Certes, le retraitement des combustibles irradiés
et la production du plutonium n'ont rien d'obligatoire pour produire de
l'électricité d'origine nucléaire. La plupart des
pays s'en passent. Un traité international interdisant cette technologie
serait déjà un progrès considérable vis-à-vis
des risques de prolifération comme de détournement d'une
matière fissile extrêmement dangereuse. Par contre, l'enrichissement
est une nécessité si l'on développe des réacteurs
à eau ordinaire et uranium enrichi (filière la plus courante
et dont l'EPR est le dernier avatar). C'est sur ce point que la propagande
développée par le ministre des Affaires étrangères
aboutit à une impasse, évidente dans le cas de l'Iran
et applicable aux autres «clients» potentiels, surtout s'ils
ne sont pas signataires du traité de non-prolifération. Qui
veut développer un programme civil avec ce type de réacteur
se doit de développer un programme d'enrichissement au nom de sa
prétendue indépendance énergétique. Il peut
alors enrichir l'uranium à des fins militaires le jour où
il en prend la décision. |
Que dire maintenant des politiques énergétiques
qui permettent le développement économique et social tout
en réduisant les contraintes de la sécurité énergétique
et du réchauffement climatique? Tout le monde s'accorde aujourd'hui,
l'Agence internationale de l'énergie et l'Union européenne
les premières, à reconnaître que la priorité
des priorités est la mise en oeuvre dans tous les secteurs d'activité
d'une politique d'efficacité énergétique beaucoup
plus ambitieuse qu'elle ne l'est aujourd'hui. Les gains potentiels sur
la consommation d'énergie sont considérables et c'est là
que se situe la plus grande ressource énergétique. Ensuite,
et c'est particulièrement vrai pour les pays du pourtour méditerranéen,
vient le développement des énergies renouvelables:
biomasse (chaleur et biogaz), éolien, solaire.

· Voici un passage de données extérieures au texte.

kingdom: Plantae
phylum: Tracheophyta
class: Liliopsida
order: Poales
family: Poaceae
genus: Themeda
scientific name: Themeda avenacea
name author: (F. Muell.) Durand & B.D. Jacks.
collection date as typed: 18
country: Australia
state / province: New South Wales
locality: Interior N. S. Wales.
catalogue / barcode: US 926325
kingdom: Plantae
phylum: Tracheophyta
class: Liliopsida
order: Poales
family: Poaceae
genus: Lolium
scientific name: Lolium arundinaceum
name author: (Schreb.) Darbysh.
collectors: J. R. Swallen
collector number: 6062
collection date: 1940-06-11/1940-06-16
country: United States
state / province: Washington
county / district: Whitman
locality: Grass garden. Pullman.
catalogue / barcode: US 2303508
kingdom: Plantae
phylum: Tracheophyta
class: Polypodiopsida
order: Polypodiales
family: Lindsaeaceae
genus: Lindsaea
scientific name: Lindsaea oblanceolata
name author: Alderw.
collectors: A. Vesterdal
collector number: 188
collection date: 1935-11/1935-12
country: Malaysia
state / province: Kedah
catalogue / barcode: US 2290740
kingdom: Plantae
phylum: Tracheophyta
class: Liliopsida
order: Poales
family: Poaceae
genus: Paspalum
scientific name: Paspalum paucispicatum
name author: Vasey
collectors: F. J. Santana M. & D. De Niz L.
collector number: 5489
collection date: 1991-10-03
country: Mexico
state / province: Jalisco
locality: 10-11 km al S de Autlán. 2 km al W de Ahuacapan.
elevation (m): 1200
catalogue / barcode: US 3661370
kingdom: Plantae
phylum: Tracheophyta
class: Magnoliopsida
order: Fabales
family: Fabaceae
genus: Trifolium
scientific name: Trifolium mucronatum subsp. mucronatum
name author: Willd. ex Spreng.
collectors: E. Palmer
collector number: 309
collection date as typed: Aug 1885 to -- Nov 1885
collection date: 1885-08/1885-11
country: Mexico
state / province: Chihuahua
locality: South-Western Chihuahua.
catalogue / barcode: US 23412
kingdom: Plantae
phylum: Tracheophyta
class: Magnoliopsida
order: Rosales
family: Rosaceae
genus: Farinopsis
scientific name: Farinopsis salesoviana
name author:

Quant à la rationalité économique,
parlons-en! Les investissements nucléaires sont très lourds
(construction des centrales, gestion des déchets, démantèlement
des installations). La sûreté nucléaire (prévention
des accidents) demande un effort colossal de contrôle et de
surveillance. Les durées de construction sont très
longues par rapport à celles des autres technologies et les besoins
d'eau de refroidissement considérables. Enfin les
puissances unitaires très élevées, de 1.000 à
1.600 mégawatts, ne sont souvent compatibles ni avec les besoins
en électricité ni avec le réseau de transport du courant.
C'est le cas notamment en Tunisie, au Maroc ou en Lybie, dont les
capacités électriques installées sont quatre fois
inférieures au seuil considéré comme économiquement
raisonnable par des hommes comme Jean Syrota, pourtant favorables au nucléaire.
La technologie serait, de plus - et pour longtemps
-, presque totalement importée au prix fort (on ne voit pas pourquoi
les «fournisseurs» du nucléaire ne profiteraient pas
de la montée des prix de l'énergie). Bref, voilà
un marché de dupes, drapé dans les voiles bien commodes du
«développement durable».
BENJAMIN DESSUS est coauteur du rapport au Premier ministre
« Etude économique
de la filière nucléaire» (Commissariat général
du Plan, 2000). est docteur ès sciences en physique des réacteurs
nucléaires, expert en politiques énergétiques.